¡Sicario y Policía…, la misma porquería!

A la primera persona que le escuche la frase “Sicario y Policía la misma porquería”, fue a Luis K. Fong (†), entre el 2010 y 2011, haciendo hincapié en el contexto de las Kaminatas vs La Muerte, como medida de resistencia y protesta ante la degradación social derivada de la conocida Guerra vs Narco que impuso Felipe Calderón (2006-2012), de tal suerte, que es menester personal, traerle al recuerdo en nuestros días de acumulación balística, feminicida y de sicariato desbocado.

Cuando se imaginó que aquellos días de esplendor violento no tendrían ni repetición, mucho menos algún aumento tumultuario, creíamos que ya nada podría horrorizar a la indignada sociedad chihuahuita, nos venimos a dar cuenta, que por el contario, la política gubernamental de masacres, descubrimientos comunes de fosas llenas de cuerpos y personas asesinadas, y por supuesto, el atroz aumento feminicida, en nuestros días ya no solo se trata de idiosincrasia estatal y/o local, sino que se nos presenta como una política nacional.

Preguntas de comprensión:
1. Según el texto, ¿a quién se le escuchó por primera vez la frase “Sicario y Policía la misma porquería” y en qué años?
2. Transcribe literalmente el fragmento del texto comprendido entre “Cuando se imaginó” y “una política nacional.”, ambos incluidos.
3. Resume el párrafo del texto que comienza con “Cuando se imaginó que aquellos días”, conservando sus datos principales.

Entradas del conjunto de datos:
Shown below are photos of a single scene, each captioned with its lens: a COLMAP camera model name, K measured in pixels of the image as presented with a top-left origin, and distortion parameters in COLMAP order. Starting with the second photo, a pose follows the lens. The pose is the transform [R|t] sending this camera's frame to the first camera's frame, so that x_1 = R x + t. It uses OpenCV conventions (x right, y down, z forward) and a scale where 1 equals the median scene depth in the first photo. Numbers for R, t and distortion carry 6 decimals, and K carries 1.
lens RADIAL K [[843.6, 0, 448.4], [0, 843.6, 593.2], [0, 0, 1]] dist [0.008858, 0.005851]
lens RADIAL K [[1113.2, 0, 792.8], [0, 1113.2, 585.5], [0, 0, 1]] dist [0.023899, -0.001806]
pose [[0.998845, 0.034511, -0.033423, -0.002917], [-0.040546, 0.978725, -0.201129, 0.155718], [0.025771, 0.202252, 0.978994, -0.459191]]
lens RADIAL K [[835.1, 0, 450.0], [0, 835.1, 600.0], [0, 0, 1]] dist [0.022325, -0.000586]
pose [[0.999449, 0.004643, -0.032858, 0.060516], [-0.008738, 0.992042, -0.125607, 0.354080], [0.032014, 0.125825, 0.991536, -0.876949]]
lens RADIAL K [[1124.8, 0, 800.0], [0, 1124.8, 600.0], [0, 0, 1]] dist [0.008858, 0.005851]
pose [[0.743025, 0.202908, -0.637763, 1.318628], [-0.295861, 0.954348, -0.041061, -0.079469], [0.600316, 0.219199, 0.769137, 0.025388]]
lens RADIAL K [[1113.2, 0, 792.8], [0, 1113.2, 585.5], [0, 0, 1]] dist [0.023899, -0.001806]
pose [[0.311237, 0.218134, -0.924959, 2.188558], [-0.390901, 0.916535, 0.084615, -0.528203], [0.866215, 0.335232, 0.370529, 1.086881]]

Respuestas escritas:
1. A Luis K. Fong, entre 2010 y 2011.

2.
Cuando se imaginó que aquellos días de esplendor violento no tendrían ni repetición, mucho menos algún aumento tumultuario, creíamos que ya nada podría horrorizar a la indignada sociedad chihuahuita, nos venimos a dar cuenta, que por el contario, la política gubernamental de masacres, descubrimientos comunes de fosas llenas de cuerpos y personas asesinadas, y por supuesto, el atroz aumento feminicida, en nuestros días ya no solo se trata de idiosincrasia estatal y/o local, sino que se nos presenta como una política nacional.

3. Se creía que aquella violencia no se repetiría ni aumentaría y que ya nada horrorizaría a la sociedad chihuahuita. Sin embargo, la política gubernamental de masacres, el hallazgo frecuente de fosas con cuerpos y personas asesinadas y el atroz aumento de los feminicidios ya no son solo un asunto estatal o local, sino una política nacional.